Vou tentar ao longo deste ano cumprir uma das metas pré-definidas por mim, que neste caso é ler pelo menos um livro por mês e fazer um post sobre o mesmo aqui e aqui.
 

 
Apesar de já ter este livro à cerca de 1 ano, só agora peguei nele para o ler. É o segundo livro desde autor que leio. O primeiro foi o grande êxito "Equador", e por isso a expectactiva era muito alta.
 

 
Antes de escrever o que penso sobre este livro, devo dizer que a minha opinião em relação a Miguel Sousa Tavares, alterou-se completamente depois de ler o seu 1º romance, "Equador". Enquanto jornalista e comentador político, achava-o arrogante, pretencioso e presunçoso.

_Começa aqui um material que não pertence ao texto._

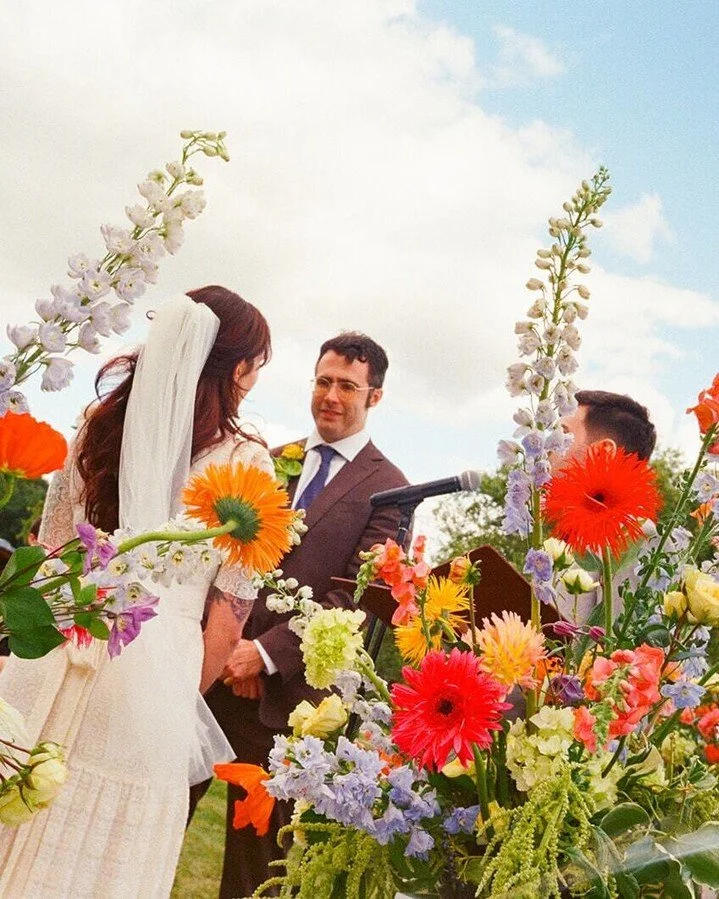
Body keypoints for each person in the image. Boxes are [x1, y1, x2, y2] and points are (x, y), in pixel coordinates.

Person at [0, 285, 275, 898]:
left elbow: (51, 550)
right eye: (256, 364)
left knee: (26, 784)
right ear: (235, 367)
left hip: (61, 638)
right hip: (159, 668)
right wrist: (172, 703)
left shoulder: (97, 426)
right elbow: (228, 619)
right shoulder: (247, 463)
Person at [199, 331, 409, 898]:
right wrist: (225, 647)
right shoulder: (269, 460)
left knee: (255, 865)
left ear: (375, 397)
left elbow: (355, 601)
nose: (331, 396)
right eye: (323, 381)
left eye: (347, 385)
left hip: (286, 703)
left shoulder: (390, 491)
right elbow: (222, 555)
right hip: (209, 673)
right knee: (163, 808)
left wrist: (263, 656)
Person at [553, 389, 657, 623]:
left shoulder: (635, 535)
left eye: (563, 435)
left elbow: (626, 651)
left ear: (602, 453)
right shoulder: (566, 540)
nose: (547, 446)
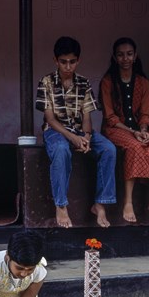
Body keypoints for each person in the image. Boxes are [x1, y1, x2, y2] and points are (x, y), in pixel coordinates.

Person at [36, 36, 117, 228]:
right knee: (61, 150)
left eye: (72, 62)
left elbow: (87, 117)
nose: (68, 66)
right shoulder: (46, 82)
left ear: (78, 61)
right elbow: (50, 119)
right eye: (63, 62)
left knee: (109, 149)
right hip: (55, 131)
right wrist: (74, 138)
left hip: (80, 131)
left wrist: (87, 137)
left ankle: (100, 203)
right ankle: (61, 205)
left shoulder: (84, 83)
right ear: (56, 61)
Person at [100, 37, 149, 223]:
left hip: (138, 129)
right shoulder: (108, 82)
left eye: (129, 54)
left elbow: (146, 113)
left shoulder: (143, 82)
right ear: (115, 58)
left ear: (135, 56)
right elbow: (110, 118)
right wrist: (133, 133)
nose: (125, 58)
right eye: (121, 55)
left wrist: (143, 129)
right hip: (115, 129)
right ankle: (128, 202)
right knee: (134, 147)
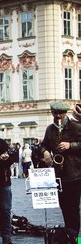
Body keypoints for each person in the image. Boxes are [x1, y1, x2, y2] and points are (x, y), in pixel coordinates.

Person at [41, 101, 81, 236]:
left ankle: (76, 238)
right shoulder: (50, 129)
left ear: (65, 113)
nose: (58, 116)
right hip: (59, 175)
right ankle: (69, 235)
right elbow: (44, 145)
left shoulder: (76, 127)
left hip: (75, 173)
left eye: (61, 113)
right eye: (55, 113)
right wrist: (45, 152)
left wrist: (71, 145)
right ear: (52, 113)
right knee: (64, 206)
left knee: (73, 207)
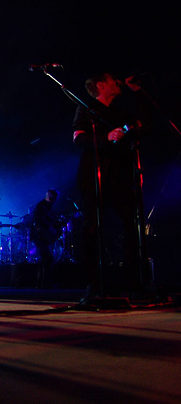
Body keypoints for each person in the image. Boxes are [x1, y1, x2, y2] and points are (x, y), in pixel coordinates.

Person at [72, 72, 152, 298]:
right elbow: (78, 138)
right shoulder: (86, 109)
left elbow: (144, 124)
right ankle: (94, 283)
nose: (117, 81)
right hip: (94, 178)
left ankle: (135, 281)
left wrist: (138, 92)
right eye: (111, 79)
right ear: (100, 85)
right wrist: (106, 137)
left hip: (122, 177)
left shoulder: (121, 111)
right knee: (93, 229)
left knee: (131, 227)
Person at [30, 189, 60, 289]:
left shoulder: (47, 207)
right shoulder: (41, 207)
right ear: (50, 197)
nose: (55, 201)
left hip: (42, 236)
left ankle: (41, 283)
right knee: (47, 258)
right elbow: (39, 222)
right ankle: (45, 283)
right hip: (39, 236)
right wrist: (49, 227)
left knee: (44, 259)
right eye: (54, 198)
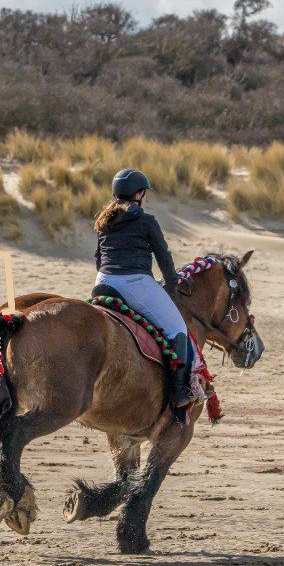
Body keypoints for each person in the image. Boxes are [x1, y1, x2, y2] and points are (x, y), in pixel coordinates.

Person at [93, 168, 193, 407]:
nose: (145, 197)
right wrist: (171, 289)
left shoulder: (104, 220)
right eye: (144, 193)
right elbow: (164, 259)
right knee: (178, 328)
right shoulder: (146, 220)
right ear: (138, 194)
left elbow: (98, 258)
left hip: (103, 282)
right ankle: (179, 392)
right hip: (135, 284)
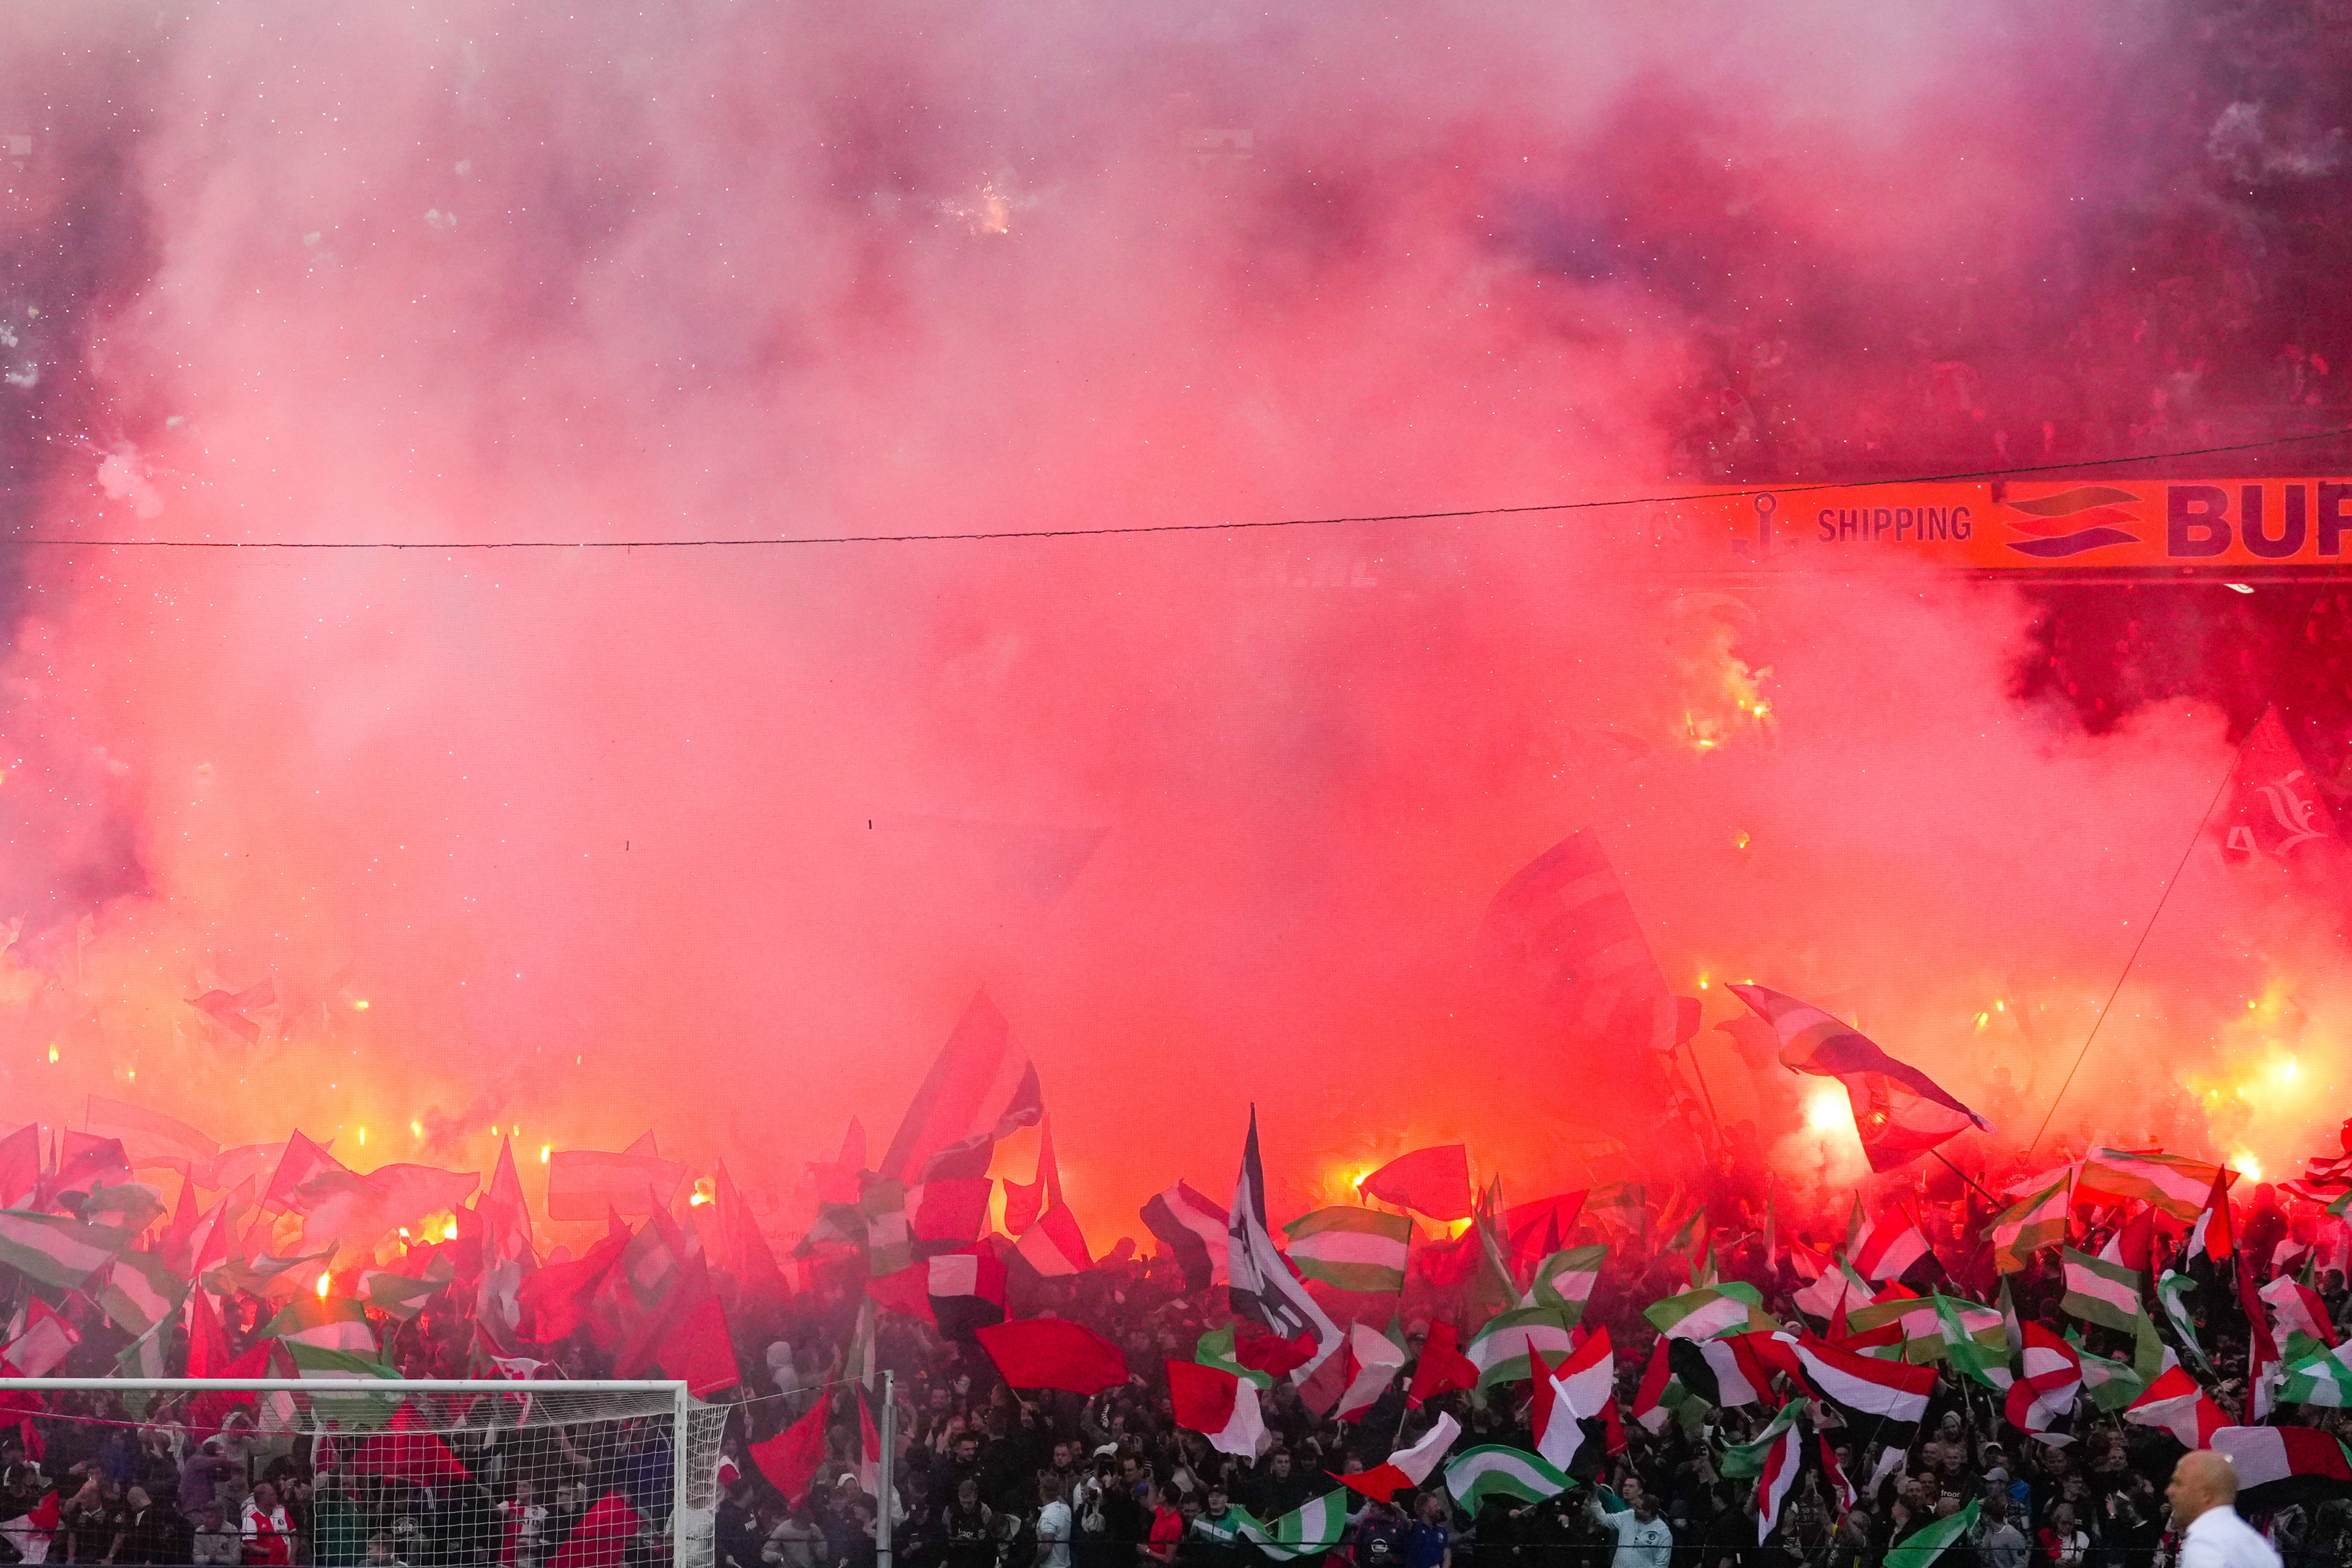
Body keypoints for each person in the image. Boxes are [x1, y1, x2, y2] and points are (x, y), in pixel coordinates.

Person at [2168, 1450, 2283, 1568]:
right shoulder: (2258, 1545)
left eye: (2178, 1483)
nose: (2169, 1491)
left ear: (2206, 1495)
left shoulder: (2206, 1544)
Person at [1588, 1482, 1673, 1568]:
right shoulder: (1628, 1515)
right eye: (1635, 1506)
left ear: (1649, 1511)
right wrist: (1595, 1500)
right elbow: (1604, 1520)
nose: (1634, 1509)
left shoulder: (1663, 1532)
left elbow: (1661, 1564)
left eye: (1638, 1508)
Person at [1038, 1475, 1075, 1568]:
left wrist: (1034, 1564)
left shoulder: (1047, 1516)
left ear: (1042, 1492)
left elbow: (1047, 1547)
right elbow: (1063, 1502)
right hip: (1066, 1564)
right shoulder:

Curiosamente ao ler os seus livros a ideia que dá, é de uma pessoa completamente diferente, de alguém muito esforçado, aplicado e diligente.
 

 
Os livros de Miguel Sousa Tavares fazem-me lembrar Júlio Dinis e os seus romances que devorei na minha juventude: As Pupilas do Senhor Reitor; A Morgadinha dos Canaviais; Uma Família Inglesa; Serões da Província e Os Fidalgos da Casa Mourisca.
 

 
Sinceramente apesar de ter gostado bastante deste livro, depois de ter lido "Equador", fiquei um pouco decepcionada, porque enquanto em "Equador", ele consegue fazer divinamente a junção entre os factos históricos e o romance, aqui em "Rio das Flores", essa junção não é tão imperceptível e pareceu-me que se alongou um pouco nas descrições dos factos histórios relegando para segundo plano o romance. De qualquer das formas está muito bem escrito e o resultado final é bastante bom, pelo que aconselho.
 

 
Sinopse:
 

 
O autor faz neste romance uma crítica a tudo o que tolhe a liberdade, seja no plano mais íntimo ou nos vastos territórios da política e da sociedade de uma maneira geral. A narrativa, que conta a história de três gerações da família Ribera Flores, se inicia em 1915 com a primeira República portuguesa e os embates com os monarquistas, percorrendo os principais acontecimentos políticos, sociais e culturais que marcaram Portugal, Espanha, Alemanha e o Brasil até o final da Segunda Guerra Mundial, em 1945. Filhos do monarquista e grande proprietário de terras alentejano Manuel Custódio, Diogo e Pedro protagonizam pólos opostos no seio familiar, mas que são reflexo dos acontecimentos externos. O primeiro, intelectual e absolutamente contrário aos totalitarismos, quer a mudança e decide deixar a mulher, as terras do clã e o Portugal salazarista para começar vida nova ao lado de uma mulata numa fazenda no Vale do Paraíba, no Brasil, em pleno Estado Novo. Pedro, no entanto, quer assegurar a permanência de sua posição de latifundiário. Chega a aderir à União Nacional e lutar ao lado dos franquistas na Guerra Civil Espanhola.